Across four archived E15 runs, making sparse prompts longer did nothing. Making the task contract explicit raised average pass rate from 0.25 to 1.00.

Context budget by model

Key Numbers

Condition Average pass rate Read
short sparse 0.25 Short and underspecified
long sparse 0.25 More words, same missing contract
short dense 1.00 Short but explicit
long dense 1.00 Explicit and verbose

The length marginal stayed flat at 0.625 -> 0.625. The density marginal jumped from 0.25 -> 1.00.

Model Split

Model short sparse long sparse short dense long dense
qwen3.5:4b 0.50 0.50 1.00 1.00
qwen3.5:9b 0.50 0.50 1.00 1.00
gemma4:e4b 0.00 0.00 1.00 1.00
gemma4:26b 0.00 0.00 1.00 1.00

On this task family, both tested Qwen models were partly recoverable under sparse prompts, while both tested Gemma models collapsed until the contract became explicit.

Failure Texture

Most sparse-prompt failures were contract-shape errors, not generic nonsense:

  • wrong_output_type: 39
  • runtime_error: 21
  • extraction_failure: 12

The common pattern was straightforward: models wrote a plausible function for the task name, but returned the wrong output shape, printed instead of returning, or chose a familiar but wrong contract.

Public Runner

cd harness
uv run python validate.py e15 --model-name qwen3.5:4b --k 3

The public e15 command is source-complete for this finding class.
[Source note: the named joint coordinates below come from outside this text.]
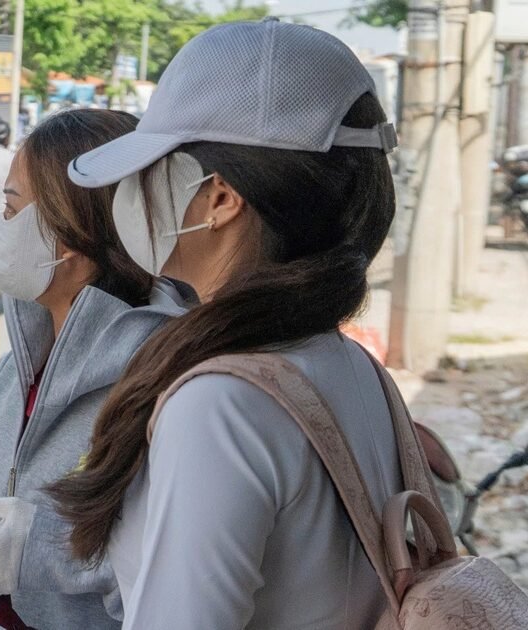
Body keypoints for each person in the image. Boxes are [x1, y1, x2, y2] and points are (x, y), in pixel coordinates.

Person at [49, 18, 404, 629]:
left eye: (153, 165)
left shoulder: (222, 404)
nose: (132, 192)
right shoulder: (353, 368)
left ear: (219, 197)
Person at [0, 108, 196, 629]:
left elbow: (182, 576)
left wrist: (44, 549)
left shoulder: (166, 383)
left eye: (11, 207)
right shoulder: (12, 376)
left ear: (70, 236)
Fresh runs should be read as replications on the same prompt family, not as a universal statement about context-window behavior.

Data

  • Aggregated finding: data/public/findings.json
  • Task definitions: harness/data.py
  • Harness: harness/validate.py

The raw E15 run archives stay local or private for now. The public repo publishes the derived summary, plotting code, and runnable harness.

Sample Counts

  • 4 archived E15 run files
  • 4 models
  • 4 tasks
  • 16 task-model rows per condition
  • 192 total graded calls
  • k=3 per condition

Limitations

This result comes from deterministic Python code tasks on four local-model runs. It separates prompt length from prompt explicitness inside this task family; it does not show that context window never matters for retrieval, long-document synthesis, or multi-turn chat.